Fisher Investments
- Type: Private
- Industry: Financial services
- Founded: 1979; 47 years ago
- Founder: Ken Fisher
- Headquarters: Plano, Texas, U.S.
- Number of locations: 29 offices (2023)
- Area served: United States, Canada, Europe, Middle East, Asia, Australasia
- Key people: Damian Ornani (CEO); Steven Triplett (COO);
- Services: Asset management
- AUM: $441+ billion (June 2026)
- Number of employees: +6,000 (2025)
- Subsidiaries: Fisher Investments Europe, Grüner Fisher Investments GmbH
- Website: fisherinvestments.com

= Fisher Investments =

American independent money management firm

Fisher Investments is an American independent money management firm headquartered in Plano, Texas.

==History==
Ken Fisher founded the firm in 1979, then served as CEO until July 2016, when he was succeeded by long-time Fisher Investments employee Damian Ornani. Fisher remains active as the firm's executive chairman and co-chief investment officer.

As of June 2026, Fisher Investments and its subsidiaries manage over $441 billion in assets for individual and institutional investors globally. The firm maintains three principal business units: Fisher Investments Institutional Group, Fisher Investments Private Client Group, and Fisher Investments Private Client Group International. In June 2024, the firm announced its 401(k) Solutions business for small to mid-sized retirement plans would be spun off into an independent company called Fisher Retirement Solutions.

The firm incorporated Fisher Investments Europe Limited in 1999 with its headquarters in London. Later it expanded the firm's US operations by opening offices in Vancouver, Washington; Plano, Texas; and Tampa, Florida. The firm also entered into a joint venture in Germany to offer investment services as Grüner Fisher Investments GmbH, which is now a wholly owned subsidiary of Fisher Investments.

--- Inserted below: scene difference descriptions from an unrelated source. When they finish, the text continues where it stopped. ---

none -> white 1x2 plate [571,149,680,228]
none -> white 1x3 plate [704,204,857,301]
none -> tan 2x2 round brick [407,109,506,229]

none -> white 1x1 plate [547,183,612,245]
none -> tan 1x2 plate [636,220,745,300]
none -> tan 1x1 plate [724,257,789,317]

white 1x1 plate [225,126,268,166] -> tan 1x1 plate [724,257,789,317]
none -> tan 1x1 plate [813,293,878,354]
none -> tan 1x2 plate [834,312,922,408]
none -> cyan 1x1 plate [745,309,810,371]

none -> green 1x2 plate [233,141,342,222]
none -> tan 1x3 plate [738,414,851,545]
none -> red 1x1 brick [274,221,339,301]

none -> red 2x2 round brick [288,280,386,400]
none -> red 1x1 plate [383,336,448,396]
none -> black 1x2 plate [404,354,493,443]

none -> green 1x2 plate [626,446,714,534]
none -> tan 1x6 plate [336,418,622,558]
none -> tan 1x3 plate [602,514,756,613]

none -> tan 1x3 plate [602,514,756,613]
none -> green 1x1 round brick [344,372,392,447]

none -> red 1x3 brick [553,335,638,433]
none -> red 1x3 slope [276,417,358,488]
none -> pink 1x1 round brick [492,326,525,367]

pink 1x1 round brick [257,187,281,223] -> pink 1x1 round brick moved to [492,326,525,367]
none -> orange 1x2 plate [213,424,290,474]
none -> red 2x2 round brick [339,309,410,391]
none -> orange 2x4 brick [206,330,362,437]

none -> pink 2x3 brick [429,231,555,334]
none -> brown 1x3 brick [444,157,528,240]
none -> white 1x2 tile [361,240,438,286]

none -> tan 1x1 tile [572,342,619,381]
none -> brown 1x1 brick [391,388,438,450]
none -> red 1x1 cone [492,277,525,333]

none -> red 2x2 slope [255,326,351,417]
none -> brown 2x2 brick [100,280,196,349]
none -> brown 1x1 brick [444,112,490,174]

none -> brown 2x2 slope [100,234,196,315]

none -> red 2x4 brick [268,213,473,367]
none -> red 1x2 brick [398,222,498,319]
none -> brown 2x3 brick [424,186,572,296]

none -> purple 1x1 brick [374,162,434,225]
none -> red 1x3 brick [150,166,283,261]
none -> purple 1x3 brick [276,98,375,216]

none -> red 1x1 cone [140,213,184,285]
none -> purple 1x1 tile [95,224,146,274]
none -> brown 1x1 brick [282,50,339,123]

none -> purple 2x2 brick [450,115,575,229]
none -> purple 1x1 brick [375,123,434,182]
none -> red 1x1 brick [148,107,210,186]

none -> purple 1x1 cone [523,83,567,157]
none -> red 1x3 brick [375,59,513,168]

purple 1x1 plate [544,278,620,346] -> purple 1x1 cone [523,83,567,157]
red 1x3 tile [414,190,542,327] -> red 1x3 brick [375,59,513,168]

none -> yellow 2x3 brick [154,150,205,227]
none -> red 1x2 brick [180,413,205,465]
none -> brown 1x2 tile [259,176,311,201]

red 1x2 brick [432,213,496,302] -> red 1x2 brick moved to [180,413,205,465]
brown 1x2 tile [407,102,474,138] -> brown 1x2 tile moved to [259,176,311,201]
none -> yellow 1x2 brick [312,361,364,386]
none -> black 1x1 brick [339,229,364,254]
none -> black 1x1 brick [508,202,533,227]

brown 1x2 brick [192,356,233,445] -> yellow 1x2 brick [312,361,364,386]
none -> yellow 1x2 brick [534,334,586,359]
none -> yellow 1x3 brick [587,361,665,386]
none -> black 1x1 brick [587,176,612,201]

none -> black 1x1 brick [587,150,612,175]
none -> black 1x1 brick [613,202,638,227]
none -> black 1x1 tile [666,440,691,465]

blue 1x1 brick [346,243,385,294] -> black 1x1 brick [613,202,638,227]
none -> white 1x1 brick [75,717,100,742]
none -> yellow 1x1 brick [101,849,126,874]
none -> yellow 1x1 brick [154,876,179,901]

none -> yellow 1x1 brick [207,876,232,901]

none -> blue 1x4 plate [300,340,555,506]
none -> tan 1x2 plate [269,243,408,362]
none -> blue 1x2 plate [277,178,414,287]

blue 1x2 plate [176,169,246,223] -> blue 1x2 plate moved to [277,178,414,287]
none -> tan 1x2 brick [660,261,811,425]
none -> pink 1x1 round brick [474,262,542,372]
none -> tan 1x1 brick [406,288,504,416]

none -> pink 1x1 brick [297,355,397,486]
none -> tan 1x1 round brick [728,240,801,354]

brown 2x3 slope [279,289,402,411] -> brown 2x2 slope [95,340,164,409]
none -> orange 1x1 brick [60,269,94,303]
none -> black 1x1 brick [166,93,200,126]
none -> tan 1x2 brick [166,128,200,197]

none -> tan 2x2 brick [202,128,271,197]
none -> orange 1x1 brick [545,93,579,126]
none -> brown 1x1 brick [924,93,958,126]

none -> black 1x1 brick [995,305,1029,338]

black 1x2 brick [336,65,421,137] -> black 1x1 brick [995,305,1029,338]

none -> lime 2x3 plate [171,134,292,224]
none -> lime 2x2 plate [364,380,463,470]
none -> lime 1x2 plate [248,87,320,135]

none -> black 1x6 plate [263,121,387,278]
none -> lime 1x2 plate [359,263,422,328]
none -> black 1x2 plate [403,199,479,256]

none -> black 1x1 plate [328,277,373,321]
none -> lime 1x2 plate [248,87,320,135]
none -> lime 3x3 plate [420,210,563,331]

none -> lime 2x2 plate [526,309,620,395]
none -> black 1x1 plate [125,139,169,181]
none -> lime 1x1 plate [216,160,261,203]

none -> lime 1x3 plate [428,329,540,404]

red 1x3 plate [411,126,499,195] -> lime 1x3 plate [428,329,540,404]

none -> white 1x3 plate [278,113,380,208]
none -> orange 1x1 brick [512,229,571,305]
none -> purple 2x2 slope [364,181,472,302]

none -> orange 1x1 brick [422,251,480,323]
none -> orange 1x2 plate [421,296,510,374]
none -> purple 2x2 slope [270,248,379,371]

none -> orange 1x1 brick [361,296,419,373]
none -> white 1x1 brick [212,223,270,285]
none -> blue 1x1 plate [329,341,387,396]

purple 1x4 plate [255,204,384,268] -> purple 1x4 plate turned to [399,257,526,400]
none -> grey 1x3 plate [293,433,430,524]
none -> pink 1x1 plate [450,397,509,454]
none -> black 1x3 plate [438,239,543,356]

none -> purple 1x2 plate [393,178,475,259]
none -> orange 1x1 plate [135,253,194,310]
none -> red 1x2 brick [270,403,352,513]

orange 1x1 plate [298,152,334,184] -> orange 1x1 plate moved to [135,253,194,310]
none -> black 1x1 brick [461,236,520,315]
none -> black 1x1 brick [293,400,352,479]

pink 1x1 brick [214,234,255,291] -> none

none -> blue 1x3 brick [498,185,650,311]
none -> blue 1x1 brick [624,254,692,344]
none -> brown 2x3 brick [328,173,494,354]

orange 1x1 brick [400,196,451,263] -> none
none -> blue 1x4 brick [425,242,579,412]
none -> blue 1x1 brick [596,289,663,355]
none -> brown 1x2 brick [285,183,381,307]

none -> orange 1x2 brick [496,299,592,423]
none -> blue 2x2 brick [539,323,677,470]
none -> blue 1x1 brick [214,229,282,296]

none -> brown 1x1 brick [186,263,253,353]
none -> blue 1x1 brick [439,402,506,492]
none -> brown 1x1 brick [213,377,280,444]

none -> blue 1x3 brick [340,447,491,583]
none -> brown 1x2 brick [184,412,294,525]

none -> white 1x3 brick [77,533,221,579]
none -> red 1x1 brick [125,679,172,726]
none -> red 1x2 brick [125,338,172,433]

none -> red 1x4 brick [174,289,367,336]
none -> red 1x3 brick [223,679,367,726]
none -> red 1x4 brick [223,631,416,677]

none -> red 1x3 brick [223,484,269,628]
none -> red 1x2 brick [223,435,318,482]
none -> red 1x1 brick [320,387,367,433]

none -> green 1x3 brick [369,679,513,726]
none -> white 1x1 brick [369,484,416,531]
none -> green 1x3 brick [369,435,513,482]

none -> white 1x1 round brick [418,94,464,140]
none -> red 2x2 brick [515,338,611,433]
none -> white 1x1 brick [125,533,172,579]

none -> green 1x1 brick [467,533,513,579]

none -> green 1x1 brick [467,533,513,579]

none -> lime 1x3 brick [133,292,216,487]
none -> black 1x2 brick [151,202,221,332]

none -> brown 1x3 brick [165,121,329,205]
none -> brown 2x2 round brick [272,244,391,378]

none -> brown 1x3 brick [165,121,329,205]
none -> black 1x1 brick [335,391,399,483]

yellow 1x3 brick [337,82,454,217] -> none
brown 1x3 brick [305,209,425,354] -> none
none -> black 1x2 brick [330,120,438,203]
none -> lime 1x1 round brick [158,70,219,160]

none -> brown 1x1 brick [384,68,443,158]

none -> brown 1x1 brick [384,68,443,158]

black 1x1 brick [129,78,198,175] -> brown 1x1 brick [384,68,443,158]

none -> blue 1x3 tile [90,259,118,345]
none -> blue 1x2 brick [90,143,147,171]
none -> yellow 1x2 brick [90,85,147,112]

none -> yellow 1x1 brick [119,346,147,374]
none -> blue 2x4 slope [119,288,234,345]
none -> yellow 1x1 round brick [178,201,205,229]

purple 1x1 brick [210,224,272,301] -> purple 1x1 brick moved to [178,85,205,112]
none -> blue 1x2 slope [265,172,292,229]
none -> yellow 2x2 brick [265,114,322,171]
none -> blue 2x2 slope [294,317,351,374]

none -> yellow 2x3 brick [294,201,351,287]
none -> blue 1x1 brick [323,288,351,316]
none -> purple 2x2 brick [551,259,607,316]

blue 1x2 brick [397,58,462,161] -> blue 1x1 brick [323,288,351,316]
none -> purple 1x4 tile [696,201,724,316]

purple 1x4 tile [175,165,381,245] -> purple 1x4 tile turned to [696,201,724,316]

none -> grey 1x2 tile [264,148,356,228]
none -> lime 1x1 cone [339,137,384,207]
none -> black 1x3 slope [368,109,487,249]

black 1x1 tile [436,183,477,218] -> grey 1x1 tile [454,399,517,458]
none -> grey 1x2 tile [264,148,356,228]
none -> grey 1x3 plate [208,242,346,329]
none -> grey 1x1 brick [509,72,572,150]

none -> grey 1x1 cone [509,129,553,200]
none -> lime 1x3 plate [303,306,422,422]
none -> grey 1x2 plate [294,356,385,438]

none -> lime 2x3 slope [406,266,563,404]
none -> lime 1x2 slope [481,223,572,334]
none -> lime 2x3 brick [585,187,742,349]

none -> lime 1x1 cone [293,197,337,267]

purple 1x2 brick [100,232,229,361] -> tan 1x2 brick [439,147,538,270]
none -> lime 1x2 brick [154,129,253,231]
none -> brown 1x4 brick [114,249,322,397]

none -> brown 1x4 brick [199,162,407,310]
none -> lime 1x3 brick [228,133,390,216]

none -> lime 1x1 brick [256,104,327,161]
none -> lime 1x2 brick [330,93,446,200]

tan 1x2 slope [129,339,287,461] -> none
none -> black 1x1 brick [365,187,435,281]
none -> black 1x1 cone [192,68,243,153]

In late 2011, Fisher Investments opened a new headquarters on the 120-acre Fisher Creek campus in Camas, Washington. Over the next three years, Fisher Investments expanded its local presence by constructing two additional buildings on the Fisher Creek campus. In 2020, the company opened a fourth building on the campus. The five-story building has room for an additional 1,100 employees.

Fisher Investments has also opened international offices in eight countries.

The firm announced its intention to move its headquarters to Texas in March 2023. The firm intends to complete the move by June 2023. The company has stated they will maintain offices in Camas, Washington; however staffing will be prioritized in other locations.

In January 2025, Advent International and ADIA completed a minority investment of $3 billion in Fisher Investments. The deal valued Fisher Investments at $12.75 billion. On completion of the deal, Ken Fisher retained more than 70% of voting shares and continued in his role as Executive Chairman and Co-Chief Investment Officer.